Ma première question serait  de lui demander pourquoi l’école coûte aussi cher, contrairement à d’autres pays où ça ne coûte pratiquement rien. 

Q: Si vous étiez le ministre de l’Éducation, quelle décision prendriez-vous en premier?

R: Le premier changement que j’apporterais serait de mettre plus de cours d’éducation physique, car on dit qu’on apprend mieux quand on fait du sport et c’est totalement vrai, car on est plus concentré. Mais avec seulement deux cours par cycle de 10 jours, ce n’est pas assez pour dépenser notre énergie.

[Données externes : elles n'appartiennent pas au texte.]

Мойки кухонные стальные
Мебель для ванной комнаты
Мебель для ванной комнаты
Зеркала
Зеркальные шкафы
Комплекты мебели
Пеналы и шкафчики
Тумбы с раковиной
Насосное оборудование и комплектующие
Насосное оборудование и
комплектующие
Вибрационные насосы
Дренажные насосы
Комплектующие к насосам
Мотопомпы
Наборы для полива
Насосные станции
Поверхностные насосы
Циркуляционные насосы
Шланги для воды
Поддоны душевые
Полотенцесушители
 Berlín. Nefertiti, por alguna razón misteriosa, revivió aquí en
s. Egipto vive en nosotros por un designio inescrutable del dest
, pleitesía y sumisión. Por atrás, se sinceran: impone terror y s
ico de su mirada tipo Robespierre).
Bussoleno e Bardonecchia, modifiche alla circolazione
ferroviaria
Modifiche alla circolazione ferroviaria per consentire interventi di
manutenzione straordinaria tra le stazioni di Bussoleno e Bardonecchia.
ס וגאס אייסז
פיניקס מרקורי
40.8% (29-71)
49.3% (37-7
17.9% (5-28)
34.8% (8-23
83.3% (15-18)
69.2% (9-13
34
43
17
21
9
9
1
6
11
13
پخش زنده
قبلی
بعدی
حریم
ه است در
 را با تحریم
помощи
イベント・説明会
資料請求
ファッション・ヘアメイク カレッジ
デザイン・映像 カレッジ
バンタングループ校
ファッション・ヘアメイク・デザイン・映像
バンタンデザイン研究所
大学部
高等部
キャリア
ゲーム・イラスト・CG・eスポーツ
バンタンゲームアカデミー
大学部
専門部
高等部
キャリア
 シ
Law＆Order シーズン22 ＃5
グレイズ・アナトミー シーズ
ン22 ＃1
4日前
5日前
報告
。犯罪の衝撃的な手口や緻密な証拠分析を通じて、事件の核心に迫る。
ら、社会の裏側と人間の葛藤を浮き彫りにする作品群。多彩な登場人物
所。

Q: Quel sujet n’est pas assez abordé par le ministre de l’Éducation selon vous?

R: On parle souvent de la réussite des jeunes en difficulté, mais c’est plus rare qu’on va axer sur la réussite des autres élèves. C’est évident qu’il faut aider ceux qui ont beaucoup de difficulté, ceux qui en ont moins, mais il faut aussi donner les moyens de faire avancer ceux qui ont plus de facilité pour assurer leur développement.

Q: Sur quel sujet le ministre de l’Éducation devrait-il se pencher immédiatement?

R: Je crois que le ministre de l’Éducation devrait réduire le plus rapidement possible le nombre d’élèves par classe. Il devrait aussi augmenter les ressources pour empêcher le décrochage scolaire. Comme ça, on va donner le goût aux jeunes d’aller à l’école et d’apprendre encore plus longtemps au lieu de décrocher.

Q: En tant que ministre de l’Éducation, que feriez-vous avec les frais de scolarité?

R: L’école devrait être gratuite, car ce n’est pas tout le monde qui a l’argent pour payer ses études. 

R: Moi je laisserais ça comme ça, car, si on regarde au final, il n’y a pas beaucoup de différence avec les autres pays.

Q: Que pensez-vous de l’ajout d’une semaine de relâche supplémentaire à l’automne?

R: Je suis contre, car si on perd une semaine, il faut la reprendre ailleurs et j’aime mieux avoir une semaine de plus l’été.